With the decreasing costs of Next Generation Sequencing (NGS), CNV research through whole genome (WGS) and whole exome sequencing (WES) has become more accessible. An important advantage of using NGS data for CNV detection is that CNV breakpoints can be identified with more accuracy (at base pair level) which can help in identifying mutational mechanisms and functionality of the CNV (Li). The most common methods for CNV discoveries clone-based sequencing, split-read mapping, paired-end read mapping, read-depth analysis, and mated short-read analysis (Li). Each method has its advantages and disadvantages in terms of read length, sequencing coverage and average span between read pairs, which can affect the quality and accuracy of each method, which is why many of them are used hand in hand (LI). Please refer to Figure x for more details on the individual analyses. CNV calling using short read-alignments requires depth of coverage (DOC) and/or break points.
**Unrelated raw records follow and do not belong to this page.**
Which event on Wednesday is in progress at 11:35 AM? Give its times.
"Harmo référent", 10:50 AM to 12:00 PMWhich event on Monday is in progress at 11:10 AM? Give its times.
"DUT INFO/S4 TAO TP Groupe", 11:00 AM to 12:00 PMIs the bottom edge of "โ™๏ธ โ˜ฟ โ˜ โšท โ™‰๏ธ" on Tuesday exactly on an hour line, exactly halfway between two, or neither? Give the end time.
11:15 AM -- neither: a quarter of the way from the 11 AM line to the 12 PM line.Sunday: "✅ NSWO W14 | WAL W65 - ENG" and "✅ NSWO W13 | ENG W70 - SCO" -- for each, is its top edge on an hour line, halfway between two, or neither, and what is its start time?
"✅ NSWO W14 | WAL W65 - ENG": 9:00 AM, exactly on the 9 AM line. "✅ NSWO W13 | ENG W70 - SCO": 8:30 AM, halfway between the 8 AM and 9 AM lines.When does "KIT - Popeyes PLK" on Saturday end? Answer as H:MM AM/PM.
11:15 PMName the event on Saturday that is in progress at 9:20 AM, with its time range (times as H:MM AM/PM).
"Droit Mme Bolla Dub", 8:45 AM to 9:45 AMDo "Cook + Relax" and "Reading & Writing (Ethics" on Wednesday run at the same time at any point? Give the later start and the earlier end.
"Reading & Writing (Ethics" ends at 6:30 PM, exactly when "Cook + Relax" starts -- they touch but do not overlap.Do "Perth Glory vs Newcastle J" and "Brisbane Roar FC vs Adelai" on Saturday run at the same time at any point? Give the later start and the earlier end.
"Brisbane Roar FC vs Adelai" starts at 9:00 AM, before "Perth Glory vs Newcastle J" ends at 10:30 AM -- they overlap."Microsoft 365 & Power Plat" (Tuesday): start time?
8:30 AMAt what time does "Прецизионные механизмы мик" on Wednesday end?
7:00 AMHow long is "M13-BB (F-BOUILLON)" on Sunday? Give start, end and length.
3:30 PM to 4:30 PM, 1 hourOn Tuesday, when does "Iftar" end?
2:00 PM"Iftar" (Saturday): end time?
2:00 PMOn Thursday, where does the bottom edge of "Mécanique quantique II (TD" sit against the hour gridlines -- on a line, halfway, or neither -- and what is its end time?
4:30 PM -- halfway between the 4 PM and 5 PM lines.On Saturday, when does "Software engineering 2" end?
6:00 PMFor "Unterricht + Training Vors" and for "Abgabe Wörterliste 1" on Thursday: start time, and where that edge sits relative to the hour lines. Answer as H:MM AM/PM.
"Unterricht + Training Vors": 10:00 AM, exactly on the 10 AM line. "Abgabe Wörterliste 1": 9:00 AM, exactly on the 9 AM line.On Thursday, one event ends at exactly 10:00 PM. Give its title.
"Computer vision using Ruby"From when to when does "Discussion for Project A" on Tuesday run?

DOC has a positive correlation with copy numbers which helps in the discovery of large CNVs, while breakpoints help detect SV boundaries and short indels. Most algorithms usually use one of the two factors, however an HMM developed by Shen and colleagues uses both to detect medium-sized deletions at a low coverage. Other methods such as AGE use a Smith-Waterman algorithm with a gap extension and others such a CNVnator use a mean shift approach.